**Problem to work on:**
Rewrite the listing below, putting "Delineate" wherever "Outline" occurs and keeping everything else the same.

**Data in this exercise:**
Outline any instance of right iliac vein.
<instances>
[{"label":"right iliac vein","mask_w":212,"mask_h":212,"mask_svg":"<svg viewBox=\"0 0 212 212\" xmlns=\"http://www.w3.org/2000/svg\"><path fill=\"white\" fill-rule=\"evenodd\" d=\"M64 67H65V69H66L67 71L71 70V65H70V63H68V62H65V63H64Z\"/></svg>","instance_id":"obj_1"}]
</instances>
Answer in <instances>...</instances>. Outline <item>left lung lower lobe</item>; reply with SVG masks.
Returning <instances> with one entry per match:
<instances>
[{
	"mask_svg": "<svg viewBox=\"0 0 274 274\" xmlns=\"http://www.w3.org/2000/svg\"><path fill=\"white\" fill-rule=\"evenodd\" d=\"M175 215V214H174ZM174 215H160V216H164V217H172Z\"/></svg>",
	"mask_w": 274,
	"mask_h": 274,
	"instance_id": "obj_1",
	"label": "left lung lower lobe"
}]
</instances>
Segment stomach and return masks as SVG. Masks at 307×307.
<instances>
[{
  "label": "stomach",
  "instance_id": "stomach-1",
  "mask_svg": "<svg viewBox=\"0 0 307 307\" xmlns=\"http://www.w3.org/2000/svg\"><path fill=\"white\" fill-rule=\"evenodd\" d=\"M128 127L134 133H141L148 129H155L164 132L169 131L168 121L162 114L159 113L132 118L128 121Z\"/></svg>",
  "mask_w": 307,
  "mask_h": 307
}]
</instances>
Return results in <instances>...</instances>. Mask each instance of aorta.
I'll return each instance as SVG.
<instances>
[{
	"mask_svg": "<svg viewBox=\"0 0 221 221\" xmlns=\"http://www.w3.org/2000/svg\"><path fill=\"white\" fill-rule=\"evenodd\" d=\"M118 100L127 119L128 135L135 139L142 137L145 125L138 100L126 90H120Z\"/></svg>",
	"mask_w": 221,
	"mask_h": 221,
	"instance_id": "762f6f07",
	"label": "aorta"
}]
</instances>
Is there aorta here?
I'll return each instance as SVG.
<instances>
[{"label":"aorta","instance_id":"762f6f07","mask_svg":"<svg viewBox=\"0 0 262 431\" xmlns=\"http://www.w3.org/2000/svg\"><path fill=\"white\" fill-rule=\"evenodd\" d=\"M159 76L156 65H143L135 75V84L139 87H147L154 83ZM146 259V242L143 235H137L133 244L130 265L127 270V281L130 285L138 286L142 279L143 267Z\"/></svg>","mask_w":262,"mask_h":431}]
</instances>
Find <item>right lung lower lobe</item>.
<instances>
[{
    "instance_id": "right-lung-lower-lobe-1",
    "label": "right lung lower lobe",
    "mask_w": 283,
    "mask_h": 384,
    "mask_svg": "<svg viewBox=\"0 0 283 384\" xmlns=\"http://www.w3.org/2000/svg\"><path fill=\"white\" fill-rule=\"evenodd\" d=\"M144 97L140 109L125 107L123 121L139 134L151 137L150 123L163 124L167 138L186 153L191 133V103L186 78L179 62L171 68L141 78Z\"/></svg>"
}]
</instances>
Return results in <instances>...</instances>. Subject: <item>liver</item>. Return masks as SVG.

**Task response:**
Delineate any instance of right iliac vein.
<instances>
[{"label":"right iliac vein","mask_w":212,"mask_h":212,"mask_svg":"<svg viewBox=\"0 0 212 212\" xmlns=\"http://www.w3.org/2000/svg\"><path fill=\"white\" fill-rule=\"evenodd\" d=\"M64 67H65V69H66L67 71L71 70V65H70V63H68V62H65V63H64Z\"/></svg>","instance_id":"obj_1"}]
</instances>
Answer in <instances>...</instances>. Delineate <item>left lung lower lobe</item>; reply with SVG masks.
Returning <instances> with one entry per match:
<instances>
[{
	"mask_svg": "<svg viewBox=\"0 0 274 274\" xmlns=\"http://www.w3.org/2000/svg\"><path fill=\"white\" fill-rule=\"evenodd\" d=\"M175 215V214H174ZM174 215H160V216H164V217H172Z\"/></svg>",
	"mask_w": 274,
	"mask_h": 274,
	"instance_id": "obj_1",
	"label": "left lung lower lobe"
}]
</instances>
Segment stomach and return masks as SVG. Masks at 307×307.
<instances>
[{
  "label": "stomach",
  "instance_id": "stomach-1",
  "mask_svg": "<svg viewBox=\"0 0 307 307\" xmlns=\"http://www.w3.org/2000/svg\"><path fill=\"white\" fill-rule=\"evenodd\" d=\"M128 127L134 133H141L148 129H155L164 132L169 131L168 121L162 114L159 113L132 118L128 121Z\"/></svg>",
  "mask_w": 307,
  "mask_h": 307
}]
</instances>
Return results in <instances>...</instances>. Mask each instance of aorta.
I'll return each instance as SVG.
<instances>
[{
	"mask_svg": "<svg viewBox=\"0 0 221 221\" xmlns=\"http://www.w3.org/2000/svg\"><path fill=\"white\" fill-rule=\"evenodd\" d=\"M118 100L127 119L128 135L135 139L142 137L145 125L138 100L126 90H120Z\"/></svg>",
	"mask_w": 221,
	"mask_h": 221,
	"instance_id": "762f6f07",
	"label": "aorta"
}]
</instances>
Is there aorta here?
I'll return each instance as SVG.
<instances>
[{"label":"aorta","instance_id":"762f6f07","mask_svg":"<svg viewBox=\"0 0 262 431\" xmlns=\"http://www.w3.org/2000/svg\"><path fill=\"white\" fill-rule=\"evenodd\" d=\"M159 76L156 65H143L135 75V84L139 87H147L154 83ZM146 259V242L143 235H137L133 244L130 265L127 270V281L130 285L138 286L142 279L143 267Z\"/></svg>","mask_w":262,"mask_h":431}]
</instances>
Find <item>right lung lower lobe</item>.
<instances>
[{
    "instance_id": "right-lung-lower-lobe-1",
    "label": "right lung lower lobe",
    "mask_w": 283,
    "mask_h": 384,
    "mask_svg": "<svg viewBox=\"0 0 283 384\" xmlns=\"http://www.w3.org/2000/svg\"><path fill=\"white\" fill-rule=\"evenodd\" d=\"M144 97L140 109L125 107L123 121L139 134L151 137L150 123L163 124L167 138L186 153L191 133V103L186 78L179 62L171 68L141 78Z\"/></svg>"
}]
</instances>
Return results in <instances>...</instances>. Subject: <item>liver</item>. Return masks as SVG.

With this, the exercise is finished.